More than 90% of all startups will fail. Out of those that failed - 29% were due to funding and cash problems. Small businesses fail all the time, but many of the reasons that cause them to crash and burn can be avoided.

Here are the 6 most common financial mistakes startups make:

1.  Mixing personal and business accounts

Since startups often originate from a solo founder, it is pretty easy to mix up business and personal finances. After all, it’s just you there. Even so, it is good to keep the lines clear. Once more people start coming into the company, you will have huge problems if those lines are blurry.

2.     Unnecessary purchases

These are most common in the very beginning. You want everything to be new and shiny, so you are more likely to go on a shopping spree. Spending far too much isn't a problem only for laptops and software licenses. Renting expensive office space will burn through your budget like nothing else. Even in the still-recovering coronavirus world, it is good to have office space. However, since many people are working from home, location has become more important than the property itself. For example, Florida's startup rate is growing, and particularly South Florida is becoming a hotspot for startups. Do some research on prime locations and consider setting up your business where other IT talent is congregating. It's much more important than fancy furniture.

Spending money, especially in the early stages, can often be internally justified as investing in your business. Don't fall for this trap, and avoid as many big purchases as you can get away with. Instead of purchasing software, try to find free alternatives. Learn to make do with the bare necessities.

3.  Confusing work with productivity

Your enthusiasm might be unlimited, but your energy and time are not. There is a limited amount of hours you can dedicate to work each week. When you hire employees, this issue only gets exacerbated. The people working for you will require wages, and be sure that the tasks you delegate to them are relevant to developing your product. Don't' go off on tangents and constantly dream up more features. The idea isn't to work yourself or others to the brink of exhaustion. Instead, try to work efficiently – it's much more cost-effective.

4.  Diversifying too much

Remember that startups initially focus on only one product or service. Expanding quickly sounds like you are living the dream. Just be careful that you don't spread out too thin. You need to have a stable income and a minimum viable product before your company takes on new challenges.

5.  Throwing money at marketing

Sure, you need to get the word out, and that costs money. Taking an al dente approach and just throwing money at marketing to see what sticks is expensive. It is also a sign that you should change your marketing strategy. Instead, we recommend you start small. Perhaps use a digital form for advertising where it will be simple to track the return on investment of your marketing budget.

6.  Not saving for a rainy day

Every company will have times when things are going well. There are also those times when the opposite is true, and it's essential to have enough money to outlast them. A general rule is that you should have at least three months worth of expenses saved away. COVID-19 taught us the importance of having emergency funds at the ready.
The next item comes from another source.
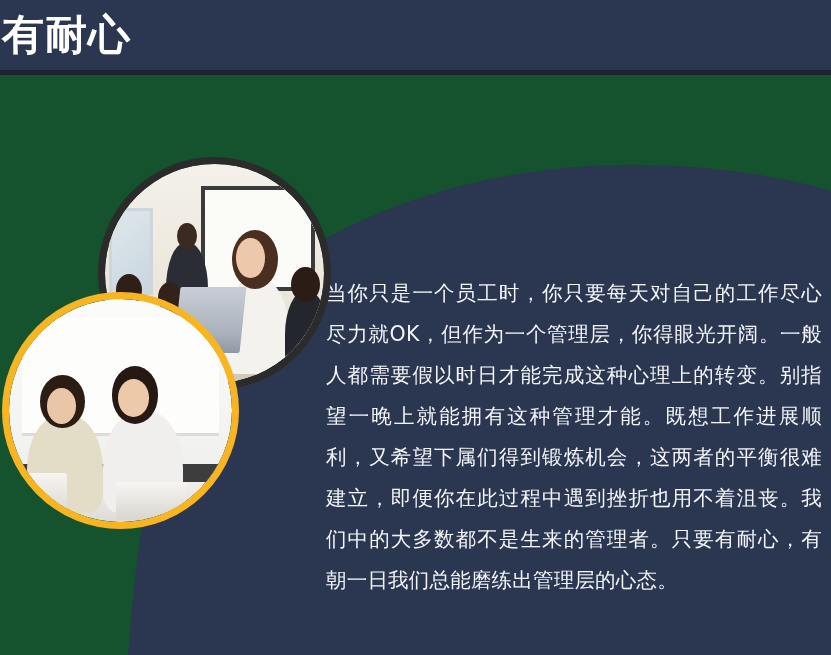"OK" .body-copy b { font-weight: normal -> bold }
We won't be forgetting that lesson anytime soon.


As you can see, the most common 6 financial mistakes startups make almost seem evident and easy to avoid. Yet many people get caught up in the idea that you need to spend money to make money. While certain costs are hard to avoid, it doesn't hurt to cut down where you can and learn from others' mistakes.


Meta Description: Are you launching a new startup? Money can often be an issue. Here are the top 6 financial mistakes startups make and how to avoid them.